Dans un premier temps, Marco a exposé l'architecture générale de l'écosystème Xiaomi, mettant en lumière ses principales composantes :

  • Les trottinettes connectées, qui intègrent plusieurs sous-systèmes tels que le module de communication Bluetooth, le module de commande du moteur et le module de gestion de la batterie.
  • L'application mobile MiHome, indispensable à l'utilisation des trottinettes par leurs propriétaires. Cette application communique avec les trottinettes via un protocole propriétaire basé sur le Bluetooth Low Energy (BLE). Elle permet d'associer une trottinette à un compte Xiaomi, offrant notamment à l'utilisateur connecté la possibilité de désactiver le frein moteur, principale mesure de sécurité physique contre le vol des trottinettes.
  • Le backend de Xiaomi, fournissant des services web consommés par l'application mobile.

Les recherches de Marco se sont concentrées sur les attaques ayant le plus fort impact potentiel, notamment le vol de trottinettes ou l'envoi de commandes arbitraires à celles-ci. Ces attaques se limitent aux échanges Bluetooth entre la trottinette et l'application mobile.

Au cours de son analyse initiale des échanges entre l'application mobile et différentes versions de trottinettes, Marco a identifié quatre versions de protocoles utilisés :

  • La version P1, dépourvue de toute sécurité.
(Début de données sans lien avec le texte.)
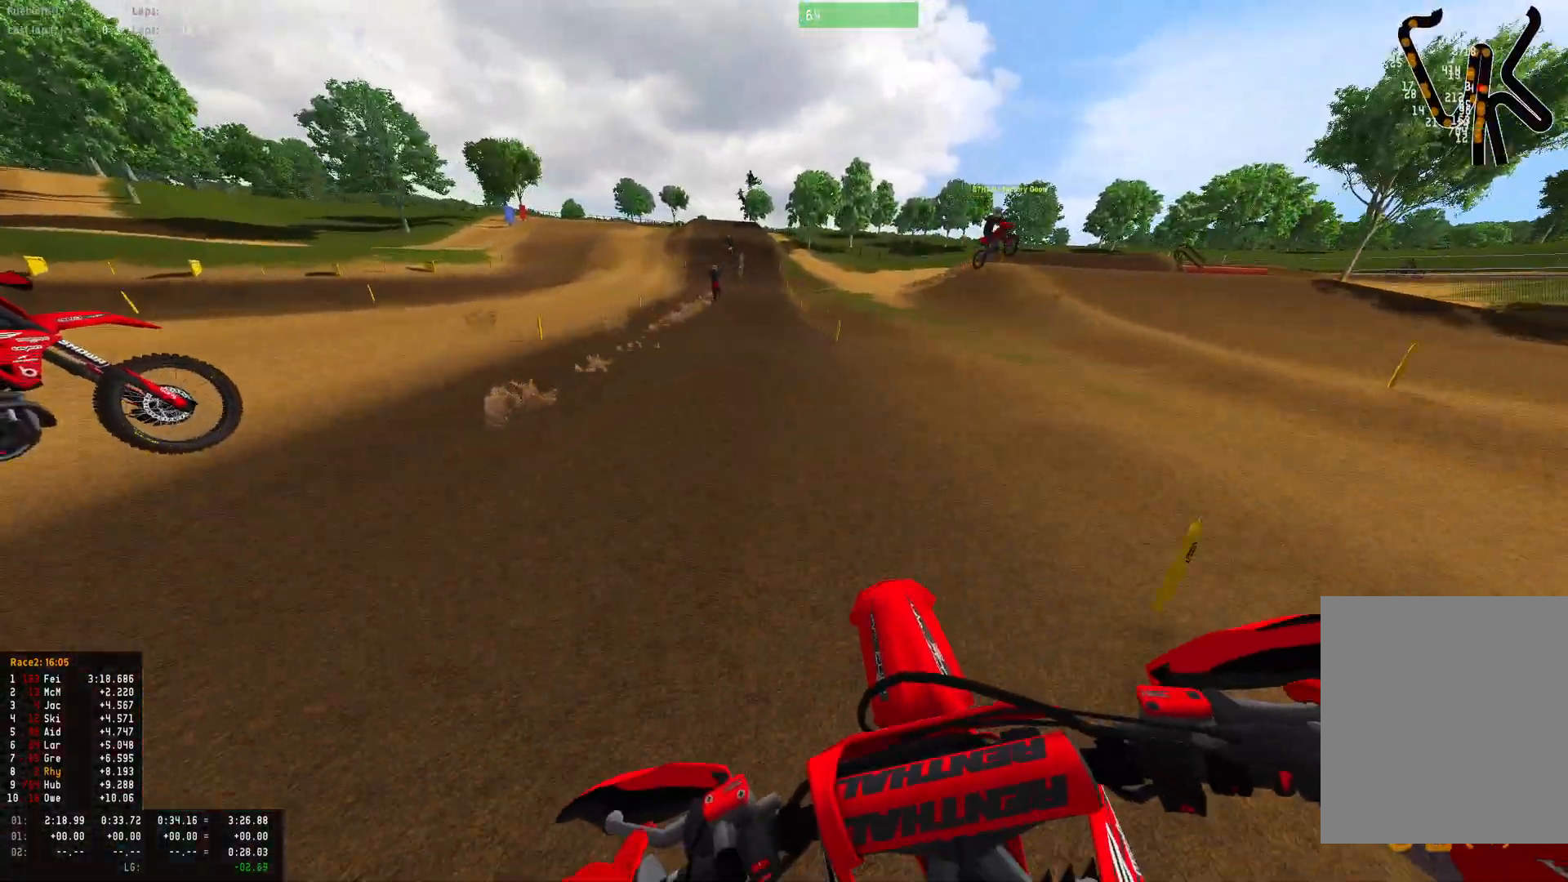
{"buttons": ["R2"], "left_stick": "center", "right_stick": "down", "events": [[200, "left_stick", "center"], [367, "left_stick", "right"], [467, "left_stick", "center"]]}
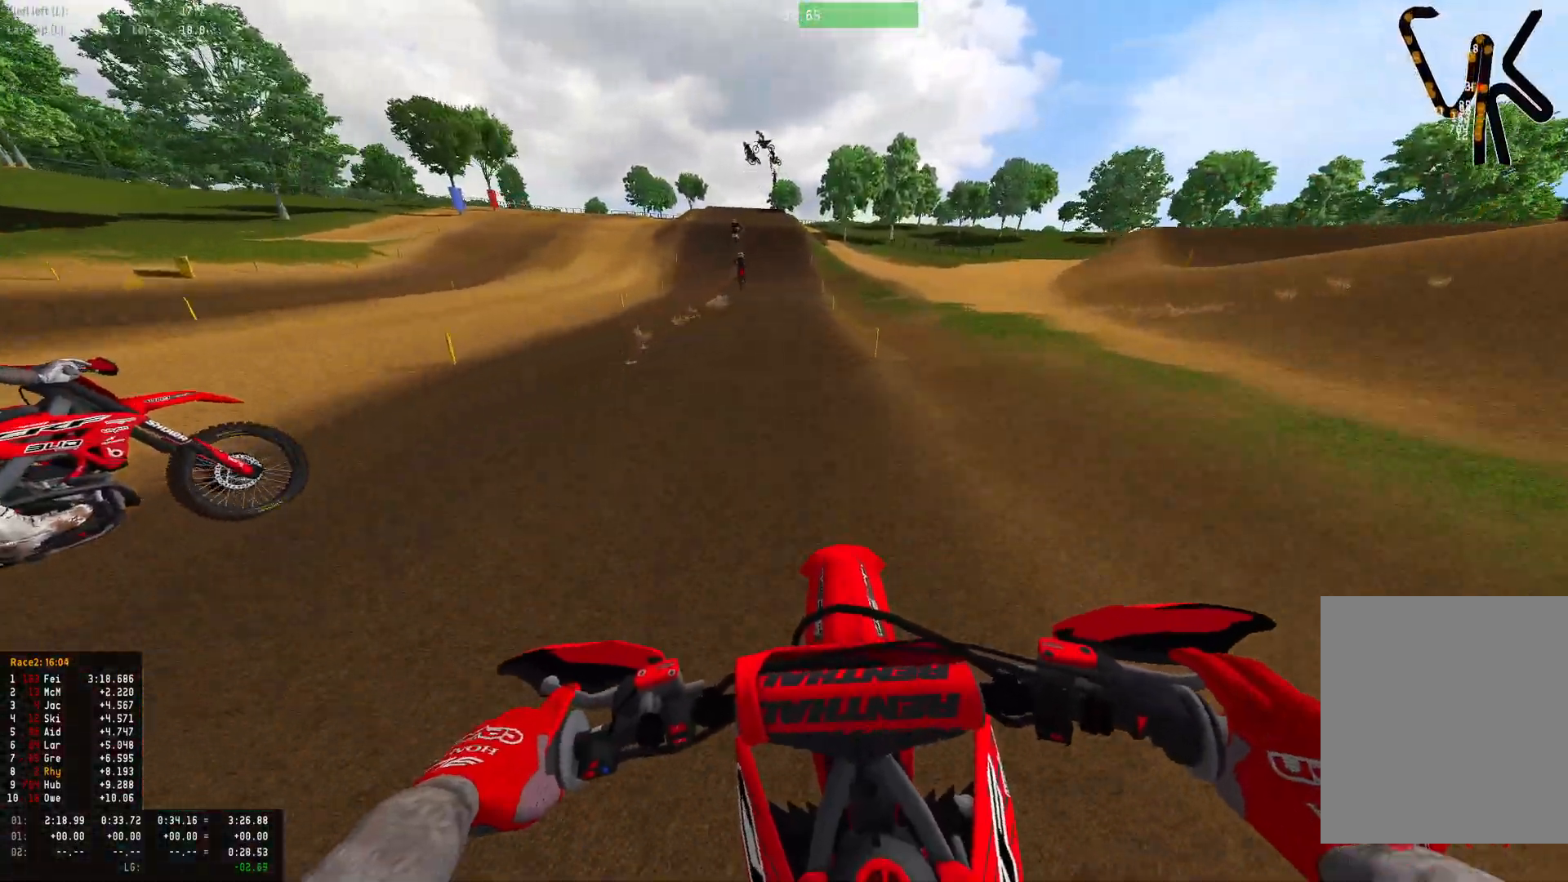
{"buttons": ["R2"], "left_stick": "center", "right_stick": "down", "events": []}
Les échanges sont en clair et ne comportent aucune vérification d'intégrité, permettant à un attaquant connaissant la structure des paquets de voler n'importe quel appareil en l'appariant à son téléphone.
  • La version P2, utilisant la fonction XOR pour obfusquer les messages avec une clé. Cependant, cette clé peut être facilement obtenue par une écoute passive ou via une demande d'appariement, si l'attaquant peut physiquement activer ce mode sur la trottinette via l'appui sur un bouton. De plus, il est possible de forcer la transition vers le protocole P1 en envoyant une commande spécifique.
  • La version P3, utilisant l'algorithme AES-ECB pour dériver la clé à partir d'une constante et du nom de la trottinette. La constante étant identique pour toutes les trottinettes et le nom étant visible par un attaquant à proximité, ce mécanisme de sécurité peut être contourné.
  • La version P4, présente sur les appareils à jour, utilise l'algorithme de Diffie-Hellman pour échanger une clé privée. Bien que l'algorithme soit robuste, la demande d'appariement n'est pas authentifiée et peut être initiée par un attaquant capable d'appuyer sur le bouton d'appariement. De plus, le bouton d'appariement est le même que celui utilisé par les utilisateurs légitimes pour allumer les feux de la trottinette, ce qui, selon les observations de Marco, active également le mode d'appariement pendant 17 secondes sans que cela soit manifeste pour l'utilisateur. Ainsi, un attaquant à proximité d'un utilisateur légitime n'a qu'à attendre que celui-ci allume les feux pour initier un appariement malveillant et prendre le contrôle total de la trottinette.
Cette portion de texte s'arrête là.